Verklaart niet bewezen hetgeen de verdachte meer of anders is ten laste gelegd dan hierboven is bewezen verklaard en spreekt de verdachte daarvan vrij.
Verklaart het bewezenverklaarde strafbaar, kwalificeert dit als hiervoor vermeld en verklaart de verdachte strafbaar.
Bepaalt dat voor het bewezenverklaarde geen straf of maatregel wordt opgelegd.
Vordering van benadeelde partij Universiteit Utrecht
Wijst toe de vordering tot schadevergoeding van benadeelde partij Universiteit Utrecht ter zake van het bewezenverklaarde tot het bedrag van
€ 4.023,19 (vierduizend drieëntwintig euro en negentien cent)ter vergoeding van materiële schade, vermeerderd met de wettelijke rente vanaf de hierna te noemen aanvangsdatum tot aan de dag der voldoening.
Veroordeelt de verdachte in de door de benadeelde partij gemaakte en ten behoeve van de tenuitvoerlegging nog te maken kosten, tot aan de datum van deze uitspraak begroot op nihil.
Bepaalt de aanvangsdatum van de wettelijke rente voor de materiële schade op 25 juni 2024.
Dit arrest is gewezen door mr. M.L.M. van der Voet, mr. I.P.H.M. Severeijns en mr. J.F.C. Schnitzler, in aanwezigheid van de griffier mr. D. van der Geld en is uitgesproken op de openbare zitting van het hof van 17 november 2025.
Mr. Van der Voet en mr.

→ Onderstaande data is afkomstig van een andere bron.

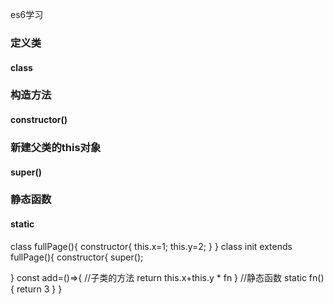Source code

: es6学习

### 定义类
#### class
### 构造方法
#### constructor()
### 新建父类的this对象
#### super()
### 静态函数
#### static

class fullPage(){
  constructor{
    this.x=1;
    this.y=2;
  }
}
class init extends fullPage(){
  constructor{
    super();

  }
  const add=()=>{
    //子类的方法
    return this.x+this.y * fn
  }
  //静态函数
  static fn(){
    return 3
  }
}
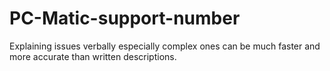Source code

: # PC-Matic-support-number
Explaining issues verbally especially complex ones can be much faster and more accurate than written descriptions.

Schnitzler zijn buiten staat dit arrest te ondertekenen.

Voetnoten

1.Waar hierna wordt verwezen naar ‘het politiedossier’ wordt bedoeld: het proces-verbaal van de politie met zaakregistratienummer PL0900-2024203161. Dit proces-verbaal is afgesloten op 27 juni 2024.
2.Proces-verbaal van aangifte, p. 18 van het politiedossier.
3.Proces-verbaal van het verhoor van de verdachte van 28 juni 2024 door de rechter-commissaris in de rechtbank Midden-Nederland in de strafzaak met parketnummer 16-208802-24.